Ole Miss, with Manning leading the way, prevailed 48-22, and true to his word, Vaught lobbied the Rebels into the Sugar Bowl. There, they were to face the loser of the Dec. 6, Arkansas-Texas “Game of the Century,” a game so big even President Richard Nixon attended and declared the Dec. 6 game was for the national championship.
“We all thought Arkansas was the better team,” Manning said. “So did Coach Vaught. Arkansas had beaten Georgia in the Sugar Bowl the year before. We thought we would be playing Texas, not Arkansas”
Instead, Texas rallied from a 14-0 fourth quarter deficit to beat the Razorbacks 15-14.
“We really thought we were playing the best team in the country in Arkansas, but we knew we could play with them,” Manning said.
Fullback Bo Bowen got the Rebels off to a fantastic start, busting through a wide hole cleared by Jernigan and Worthy McClure for a 69-yard touchdown run.
“Bo was just a great back,” Manning said. “He was really a tailback playing out of position at fullback but he really hit his stride the last half of that season.”
After that, Manning pretty much took control of the game, running and throwing the Rebels to a 24-6 first half lead.

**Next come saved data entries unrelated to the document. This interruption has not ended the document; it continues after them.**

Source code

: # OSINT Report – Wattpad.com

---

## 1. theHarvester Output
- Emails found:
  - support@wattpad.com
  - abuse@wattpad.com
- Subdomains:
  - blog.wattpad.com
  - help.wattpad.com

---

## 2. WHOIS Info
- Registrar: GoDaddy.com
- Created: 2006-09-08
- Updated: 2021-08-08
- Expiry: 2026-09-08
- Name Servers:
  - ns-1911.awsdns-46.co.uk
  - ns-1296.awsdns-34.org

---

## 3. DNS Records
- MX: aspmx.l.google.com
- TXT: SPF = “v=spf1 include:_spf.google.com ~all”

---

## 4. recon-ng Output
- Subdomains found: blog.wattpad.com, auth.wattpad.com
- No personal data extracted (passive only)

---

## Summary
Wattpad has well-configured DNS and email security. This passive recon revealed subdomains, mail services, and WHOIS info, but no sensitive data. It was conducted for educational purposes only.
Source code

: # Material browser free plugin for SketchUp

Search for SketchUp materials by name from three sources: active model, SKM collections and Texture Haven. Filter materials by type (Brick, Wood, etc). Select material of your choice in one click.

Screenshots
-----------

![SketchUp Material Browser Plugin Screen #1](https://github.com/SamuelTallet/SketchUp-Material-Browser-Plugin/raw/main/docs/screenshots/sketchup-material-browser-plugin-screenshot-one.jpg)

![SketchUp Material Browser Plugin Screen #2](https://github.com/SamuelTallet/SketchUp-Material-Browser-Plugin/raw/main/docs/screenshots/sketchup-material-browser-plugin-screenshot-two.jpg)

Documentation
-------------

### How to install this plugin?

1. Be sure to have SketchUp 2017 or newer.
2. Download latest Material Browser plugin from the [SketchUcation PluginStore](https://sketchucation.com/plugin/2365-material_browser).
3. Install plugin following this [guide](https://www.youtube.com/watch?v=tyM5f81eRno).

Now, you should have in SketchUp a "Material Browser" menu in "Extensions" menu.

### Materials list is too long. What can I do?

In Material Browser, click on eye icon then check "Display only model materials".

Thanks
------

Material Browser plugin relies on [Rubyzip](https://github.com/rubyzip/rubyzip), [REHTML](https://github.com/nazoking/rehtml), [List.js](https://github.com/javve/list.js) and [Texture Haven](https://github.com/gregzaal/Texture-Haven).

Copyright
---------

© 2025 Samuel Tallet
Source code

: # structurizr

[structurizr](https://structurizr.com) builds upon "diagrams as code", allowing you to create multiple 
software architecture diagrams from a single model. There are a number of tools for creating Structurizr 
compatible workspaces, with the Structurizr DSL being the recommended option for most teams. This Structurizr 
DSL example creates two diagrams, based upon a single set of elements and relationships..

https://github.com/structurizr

The Rebels got a lot more conservative offensively in the second half but hung on to win.
Fifty-six years later, Manning has vivid memories and not just of Tulane Stadium and the team headquarters, the old Fountainbleu Hotel, both long since gone. Among them:
- Of a Sugar Bowl party the week of the game, during which a magician called up Rebel wide receiver Vernon Studdard to the stage to be part of his act. The joke was on the magician, because when Studdard returned to his seat, he had the magician’s watch.
- Of how good that Arkansas team was. “They were coached by Frank Broyles, a Hall of Famer who was Coach Vaught’s good friend,” Manning said. “They had a great wide receiver Chuck Dicus, who had been the Sugar Bowl MVP the year before, and a great quarterback Bill Montgomery. Both those guys became great friends. So did Coach Broyles, who never did beat Coach Vaught. I ran into Broyles years and years later at Augusta National and he was still talking about Bo Bowen’s run.”
- Of Arkansas All American middle linebacker Cliff Powell. “Man, that guy would ever more hit you,” Manning said.
Years and years later, Archie and Olivia Manning decided to watch a replay of that 1970 Sugar Bowl with ABC legends Chris Shenkel and Bud Wilkinson doing the call.
“About midway through the second half, Olivia said it looked like my good friend Jim Poole (a fantastic Rebel tight end) had his jersey on backwards,” Manning said. “Sure enough, I looked closely and the big numbers were on the front of Jim’s jersey. The little numbers, which were supposed to be on the front, were on the back.”
Turns out, Poole had suffered a first half neck injury, and Ole Miss trainer Doc Knight had taken his jersey and shoulder pads off to massage the neck at halftime. When they put Poole’s jersey back on, it was on backwards.
Turns out, Poole played that second half with fractured vertebrae in his neck. Back then, you just took a few aspirin and went back in – until they carried you off. So what will they be saying about this New Year’s Day Sugar Bowl in 56 years? That will be 2082.